Single by Kaiser Chiefs

from the album Employment
- Released: 7 November 2005
- Recorded: 2004
- Genre: Alternative rock
- Length: 4:03 (album version); 3:31 (radio edit);
- Label: B-Unique
- Songwriters: Ricky Wilson; Andrew White; Simon Rix; Nick Baines; Nick Hodgson;
- Producer: Stephen Street

Kaiser Chiefs singles chronology
| "I Predict a Riot" / "Sink that Ship" (2005) | "Modern Way" (2005) | "You Can Have It All" (2005) |

= Modern Way =

2005 single by Kaiser Chiefs

"Modern Way" is the fourth and final single released from English indie rock band Kaiser Chiefs' 2005 debut album, Employment, on 7 November 2005. It entered the UK Singles Chart at No. 11 and became a minor hit in Ireland and the Netherlands.

==Music video==
The song's music video marked the directorial debut of the band's lead singer, Ricky Wilson and was co-directed by prolific video director Scott Lyon. It tells of the success of William Green, a contact juggler who has a unique skill for balancing tennis balls on his face, and the impact that he has made on the public. The band appears throughout as extras, donning glasses and facial hair. During Green's climatic performance, they appear as themselves.

==Track listings==
UK CD1
1. "Modern Way" – 3:31
2. "People Need Light" – 3:06

UK CD2
1. "Modern Way" – 3:31
2. "Moon" – 2:51
3. "It Ain't Easy" (demo) – 2:25
4. "Modern Way" (video)

UK 7-inch single
A. "Modern Way" – 3:31
B. "Run Again" – 2:40

==Reception==
AllMusic called it the song "moody-yet-stylish".
NME called it "sublime" comparing it to Blur's "Popscene", and PlayLouder.com similarly compared it to Modern Life Is Rubbish.

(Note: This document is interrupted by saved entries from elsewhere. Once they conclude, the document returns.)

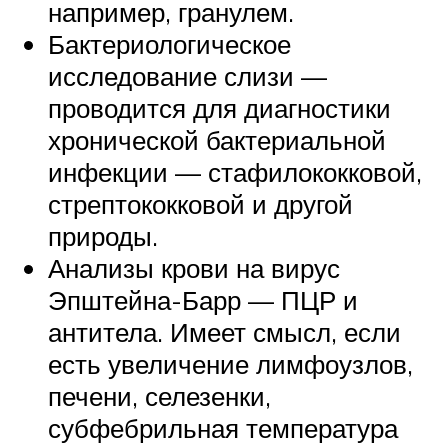
например, гранулем.
Бактериологическое
исследование слизи —
проводится для диагностики
хронической бактериальной
инфекции — стафилококковой,
стрептококковой и другой
природы.
Анализы крови на вирус
Эпштейна-Барр — ПЦР и
антитела. Имеет смысл, если
есть увеличение лимфоузлов,
печени, селезенки,
субфебрильная температура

Pitchfork's Joe Tangari reviewed the album and called "Modern Way" "the only song on the LP that is truly dynamic" praising the "fluid verses" and build up to the "towering chorus". He does concede that the song makes him imagine the band during recording asking for "More Cowbell".

==Charts==

| Chart (2005–2006) | Peak position |
|---|---|
| Ireland (IRMA) | 47 |
| Netherlands (Single Top 100) | 89 |
| Scotland Singles (OCC) | 12 |
| UK Singles (OCC) | 11 |

==Other versions==
One of Kaiser Chiefs' contemporary bands from Yorkshire, the Cribs, covered "Modern Way" in 2005, as a B-side to their single "Mirror Kissers".
In 2006, the song was reworked for the Buena Vista Social Club album Rhythms del Mundo.